» Required work
Among the lines below, copy each one in which "serious" appears.

» Source information
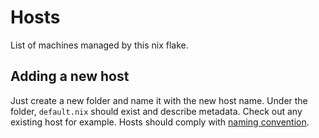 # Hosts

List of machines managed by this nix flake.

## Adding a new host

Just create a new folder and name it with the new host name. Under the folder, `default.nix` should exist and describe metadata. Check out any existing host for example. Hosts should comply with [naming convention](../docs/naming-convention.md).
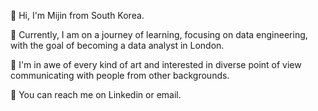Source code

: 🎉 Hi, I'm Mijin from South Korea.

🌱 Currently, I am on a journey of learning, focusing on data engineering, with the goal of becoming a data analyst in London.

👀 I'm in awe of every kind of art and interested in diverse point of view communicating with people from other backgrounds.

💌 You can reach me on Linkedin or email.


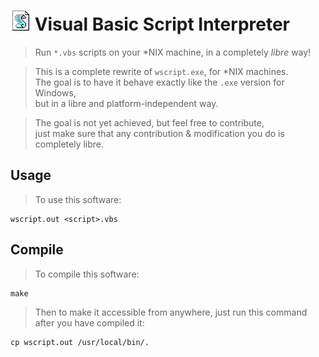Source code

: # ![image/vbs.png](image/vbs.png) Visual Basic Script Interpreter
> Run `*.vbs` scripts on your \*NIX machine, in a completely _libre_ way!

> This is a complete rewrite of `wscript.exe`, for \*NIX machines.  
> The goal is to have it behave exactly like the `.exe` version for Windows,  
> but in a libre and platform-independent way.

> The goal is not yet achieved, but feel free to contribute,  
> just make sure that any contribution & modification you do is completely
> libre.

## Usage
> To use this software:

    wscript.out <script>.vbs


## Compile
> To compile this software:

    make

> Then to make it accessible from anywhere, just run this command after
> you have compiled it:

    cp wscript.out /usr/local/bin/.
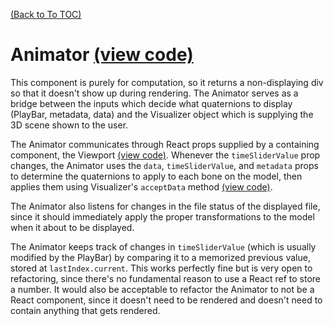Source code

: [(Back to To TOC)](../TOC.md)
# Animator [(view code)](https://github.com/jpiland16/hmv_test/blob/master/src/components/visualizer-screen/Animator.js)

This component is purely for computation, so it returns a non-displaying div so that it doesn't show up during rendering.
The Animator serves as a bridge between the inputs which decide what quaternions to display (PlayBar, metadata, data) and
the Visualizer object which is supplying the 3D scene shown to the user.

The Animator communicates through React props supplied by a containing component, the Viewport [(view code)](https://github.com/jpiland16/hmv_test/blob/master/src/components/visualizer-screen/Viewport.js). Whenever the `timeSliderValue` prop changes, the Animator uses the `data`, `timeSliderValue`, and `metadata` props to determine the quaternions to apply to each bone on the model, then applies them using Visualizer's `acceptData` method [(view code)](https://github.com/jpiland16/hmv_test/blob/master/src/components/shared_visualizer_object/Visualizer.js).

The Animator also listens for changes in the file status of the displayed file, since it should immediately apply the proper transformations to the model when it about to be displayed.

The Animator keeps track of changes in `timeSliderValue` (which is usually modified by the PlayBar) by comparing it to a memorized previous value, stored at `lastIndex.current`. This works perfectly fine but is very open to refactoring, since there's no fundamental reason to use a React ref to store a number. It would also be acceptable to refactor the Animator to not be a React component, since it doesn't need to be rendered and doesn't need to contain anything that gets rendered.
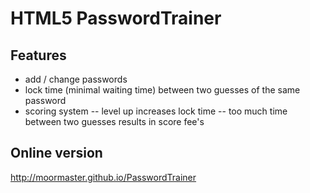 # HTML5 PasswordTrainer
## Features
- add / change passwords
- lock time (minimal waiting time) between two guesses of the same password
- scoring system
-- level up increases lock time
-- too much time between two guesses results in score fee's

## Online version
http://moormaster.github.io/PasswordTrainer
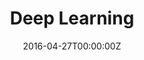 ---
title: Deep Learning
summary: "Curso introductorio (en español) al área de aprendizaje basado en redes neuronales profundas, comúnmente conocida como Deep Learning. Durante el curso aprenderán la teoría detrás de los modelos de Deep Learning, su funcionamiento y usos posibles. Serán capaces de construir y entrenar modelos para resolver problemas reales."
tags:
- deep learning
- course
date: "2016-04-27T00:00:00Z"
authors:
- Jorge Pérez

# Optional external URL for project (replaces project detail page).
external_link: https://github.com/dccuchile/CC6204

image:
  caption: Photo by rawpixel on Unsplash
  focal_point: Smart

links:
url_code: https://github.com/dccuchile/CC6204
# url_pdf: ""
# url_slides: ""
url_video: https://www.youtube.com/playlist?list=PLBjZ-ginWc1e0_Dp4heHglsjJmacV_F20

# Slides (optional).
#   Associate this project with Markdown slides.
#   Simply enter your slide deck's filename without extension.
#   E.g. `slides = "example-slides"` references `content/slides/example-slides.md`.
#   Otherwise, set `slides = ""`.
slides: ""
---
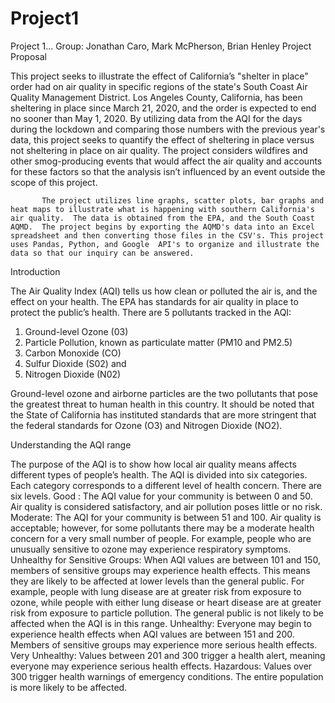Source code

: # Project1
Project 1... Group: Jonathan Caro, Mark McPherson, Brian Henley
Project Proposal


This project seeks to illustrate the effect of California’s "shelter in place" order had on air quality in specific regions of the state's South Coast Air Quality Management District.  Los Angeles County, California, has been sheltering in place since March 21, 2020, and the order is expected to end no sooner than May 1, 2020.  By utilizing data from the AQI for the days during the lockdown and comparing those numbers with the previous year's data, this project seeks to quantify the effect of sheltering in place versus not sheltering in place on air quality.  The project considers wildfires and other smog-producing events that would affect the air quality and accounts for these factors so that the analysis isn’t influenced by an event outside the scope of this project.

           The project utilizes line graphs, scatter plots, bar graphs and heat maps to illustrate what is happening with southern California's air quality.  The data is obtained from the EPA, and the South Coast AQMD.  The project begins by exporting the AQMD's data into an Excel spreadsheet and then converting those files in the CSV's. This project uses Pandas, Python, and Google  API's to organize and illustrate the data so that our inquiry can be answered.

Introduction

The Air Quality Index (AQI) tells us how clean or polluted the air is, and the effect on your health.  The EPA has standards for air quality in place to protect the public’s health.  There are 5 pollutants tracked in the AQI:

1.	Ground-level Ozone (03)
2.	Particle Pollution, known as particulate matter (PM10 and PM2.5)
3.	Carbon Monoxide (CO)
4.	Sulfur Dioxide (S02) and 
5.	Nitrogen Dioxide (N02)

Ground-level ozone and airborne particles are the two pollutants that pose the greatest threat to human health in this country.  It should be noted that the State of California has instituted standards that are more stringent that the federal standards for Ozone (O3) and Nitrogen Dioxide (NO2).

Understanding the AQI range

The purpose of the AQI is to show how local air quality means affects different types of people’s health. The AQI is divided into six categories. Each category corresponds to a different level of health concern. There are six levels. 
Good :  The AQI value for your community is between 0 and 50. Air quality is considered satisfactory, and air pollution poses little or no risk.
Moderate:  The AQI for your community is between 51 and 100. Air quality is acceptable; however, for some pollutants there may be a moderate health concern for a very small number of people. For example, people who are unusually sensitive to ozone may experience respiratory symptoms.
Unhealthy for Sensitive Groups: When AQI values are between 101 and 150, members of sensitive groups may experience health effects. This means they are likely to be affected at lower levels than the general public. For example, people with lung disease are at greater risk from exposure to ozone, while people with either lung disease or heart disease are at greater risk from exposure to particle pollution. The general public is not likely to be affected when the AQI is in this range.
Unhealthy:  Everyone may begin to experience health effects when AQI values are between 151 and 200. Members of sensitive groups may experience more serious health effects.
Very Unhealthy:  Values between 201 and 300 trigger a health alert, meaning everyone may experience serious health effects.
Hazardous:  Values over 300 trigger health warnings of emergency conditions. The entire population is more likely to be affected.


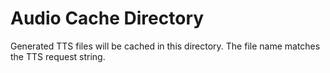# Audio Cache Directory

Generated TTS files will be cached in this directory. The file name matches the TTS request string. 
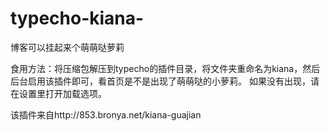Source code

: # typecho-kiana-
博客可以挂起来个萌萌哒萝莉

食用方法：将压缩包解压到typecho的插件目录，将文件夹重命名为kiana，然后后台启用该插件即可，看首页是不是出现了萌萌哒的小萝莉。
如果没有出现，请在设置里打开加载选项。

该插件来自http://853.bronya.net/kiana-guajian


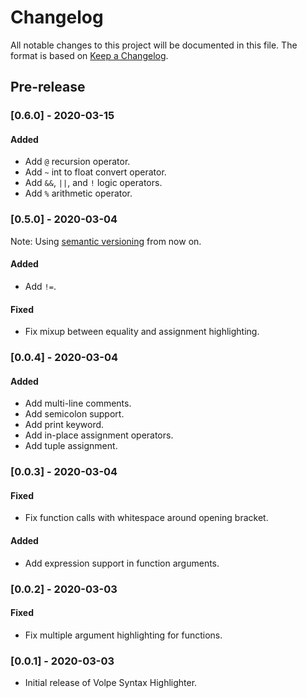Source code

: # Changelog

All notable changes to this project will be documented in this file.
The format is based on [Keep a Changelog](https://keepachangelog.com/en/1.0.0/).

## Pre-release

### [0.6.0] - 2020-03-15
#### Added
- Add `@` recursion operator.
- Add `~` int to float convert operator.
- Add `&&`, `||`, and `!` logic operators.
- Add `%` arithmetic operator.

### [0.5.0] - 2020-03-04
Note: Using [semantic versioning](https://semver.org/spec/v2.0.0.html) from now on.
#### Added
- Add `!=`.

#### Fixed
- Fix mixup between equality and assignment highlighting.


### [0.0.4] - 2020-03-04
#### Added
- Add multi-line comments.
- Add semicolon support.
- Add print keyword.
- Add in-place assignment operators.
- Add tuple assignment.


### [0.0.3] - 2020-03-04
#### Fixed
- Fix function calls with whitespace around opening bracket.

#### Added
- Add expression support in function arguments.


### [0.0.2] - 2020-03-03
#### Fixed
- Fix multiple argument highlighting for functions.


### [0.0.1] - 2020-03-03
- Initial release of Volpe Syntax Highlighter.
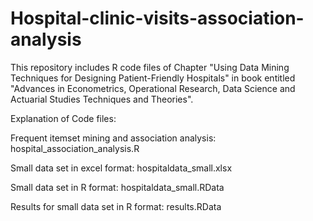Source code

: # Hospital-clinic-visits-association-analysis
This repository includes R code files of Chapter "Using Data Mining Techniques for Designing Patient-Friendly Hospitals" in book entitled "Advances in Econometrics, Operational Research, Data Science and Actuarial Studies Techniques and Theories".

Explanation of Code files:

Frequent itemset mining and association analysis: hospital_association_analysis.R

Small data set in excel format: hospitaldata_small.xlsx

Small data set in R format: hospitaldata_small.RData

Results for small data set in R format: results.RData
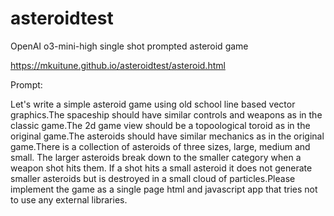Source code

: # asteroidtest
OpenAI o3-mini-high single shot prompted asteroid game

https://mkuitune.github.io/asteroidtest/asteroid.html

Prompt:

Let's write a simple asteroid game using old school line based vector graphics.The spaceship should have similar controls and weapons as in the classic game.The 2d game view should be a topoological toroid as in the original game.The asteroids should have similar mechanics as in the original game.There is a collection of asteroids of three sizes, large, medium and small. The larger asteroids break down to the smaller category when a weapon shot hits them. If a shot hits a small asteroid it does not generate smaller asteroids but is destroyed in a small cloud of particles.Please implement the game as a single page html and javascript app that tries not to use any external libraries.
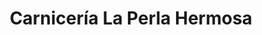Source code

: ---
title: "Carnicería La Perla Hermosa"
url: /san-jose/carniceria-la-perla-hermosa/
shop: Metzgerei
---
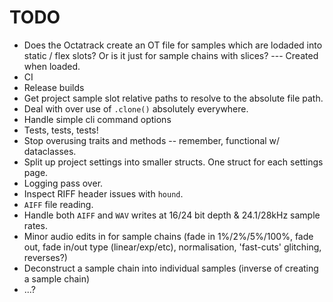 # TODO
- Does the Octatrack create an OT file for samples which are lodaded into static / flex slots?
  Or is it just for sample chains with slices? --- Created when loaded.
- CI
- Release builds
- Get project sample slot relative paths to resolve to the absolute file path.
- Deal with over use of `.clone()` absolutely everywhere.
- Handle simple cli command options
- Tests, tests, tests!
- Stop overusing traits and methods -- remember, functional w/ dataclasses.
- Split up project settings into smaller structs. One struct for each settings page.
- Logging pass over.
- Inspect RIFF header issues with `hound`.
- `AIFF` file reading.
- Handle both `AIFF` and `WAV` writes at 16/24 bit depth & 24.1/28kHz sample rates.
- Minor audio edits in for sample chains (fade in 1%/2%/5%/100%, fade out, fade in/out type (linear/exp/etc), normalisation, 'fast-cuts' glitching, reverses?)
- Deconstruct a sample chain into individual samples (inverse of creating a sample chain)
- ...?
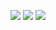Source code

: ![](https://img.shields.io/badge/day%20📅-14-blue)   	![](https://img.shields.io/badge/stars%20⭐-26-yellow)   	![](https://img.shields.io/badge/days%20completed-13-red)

» Exercise answer
Unhealthy:  Everyone may begin to experience health effects when AQI values are between 151 and 200. Members of sensitive groups may experience more serious health effects.
Very Unhealthy:  Values between 201 and 300 trigger a health alert, meaning everyone may experience serious health effects.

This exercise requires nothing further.